24.11.2015 | 16.30 – Una maggior attenzione da parte della classe dirigente del Paese e delle autorità locali e un maggior sforzo per mettere a disposizione gli strumenti necessari alle forze dell’ordine in modo da poter affrontare prontamente le “sfide” di oggi e del prossimo futuro.
Queste le richieste del SAP, Sindacato Autonomo Polizia di Trieste in merito alla “disastrosa condizione del Comparto Sicurezza”, condizione inadeguata, secondo il Sindacato, soprattutto in funzione di emergenze legate a temi di strettissima attualità quali l’immigrazione e il terrorismo.
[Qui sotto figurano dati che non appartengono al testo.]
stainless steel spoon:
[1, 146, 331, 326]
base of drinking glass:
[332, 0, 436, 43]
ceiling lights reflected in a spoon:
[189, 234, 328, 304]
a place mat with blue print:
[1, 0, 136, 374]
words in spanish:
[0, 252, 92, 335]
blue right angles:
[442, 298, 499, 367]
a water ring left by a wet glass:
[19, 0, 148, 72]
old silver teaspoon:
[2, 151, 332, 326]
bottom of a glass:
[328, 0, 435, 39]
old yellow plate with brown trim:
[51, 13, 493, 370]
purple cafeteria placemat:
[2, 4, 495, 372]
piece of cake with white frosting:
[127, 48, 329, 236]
E proprio in merito alla condizione del Comparto Sicurezza, riportiamo di seguito qualche dato e alcuni numeri: “Il Compartimento Polizia Ferroviaria del Friuli Venezia Giulia di Trieste, composto da 10 Uffici, disponeva – si legge nel comunicato del SAP Trieste – di 32 giubbetti anti-proiettile: nei mesi scorsi sono stati ritirati 21 perché scaduti e al reparto ne sono stati assegnati 10 riciclati da altri reparti. Per 210 persone ci sono a disposizione solo 21 giubbotti. Alla Scuola Allievi Agenti di Trieste ha in dotazione solo 4 giubbotti per un centinaio di colleghi …”.
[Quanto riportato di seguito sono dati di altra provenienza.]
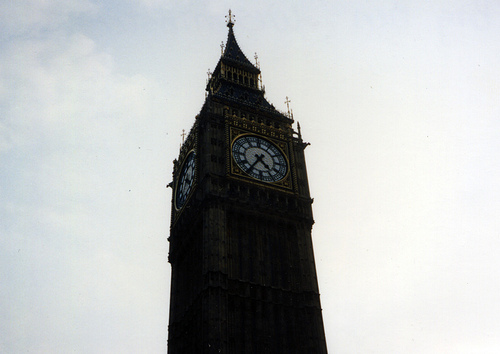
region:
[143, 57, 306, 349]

Questi sono solo alcuni esempi di una condizione “critica” che emerge non solo a livello locale, ma anche a livello nazionale. Ancora una volta (e ancora di più) si impone una riflessione sul tema della sicurezza, una riflessione che necessita però di una traduzione in fatti concreti, volti a garantire la serenità dei cittadini.